EXERCISE BRIEF
Exact copies of all the lines below are wanted, without a single picture.

RECORDED DATA
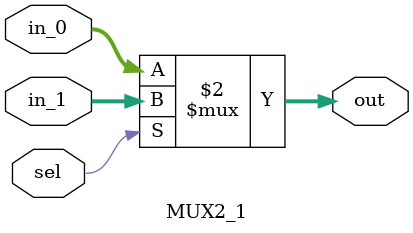
<source format=v>
`timescale 1ns / 1ps


module MUX2_1(in_0, in_1, sel, out);

    parameter bit = 32;

    input            sel;
    input  [bit-1:0] in_0, in_1;
    output [bit-1:0] out;

    assign out = (sel == 0) ? in_0 : in_1;

endmodule

</source>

SOLUTION FOR THIS PROBLEM
<source format=v>
`timescale 1ns / 1ps


module MUX2_1(in_0, in_1, sel, out);

    parameter bit = 32;

    input            sel;
    input  [bit-1:0] in_0, in_1;
    output [bit-1:0] out;

    assign out = (sel == 0) ? in_0 : in_1;

endmodule

</source>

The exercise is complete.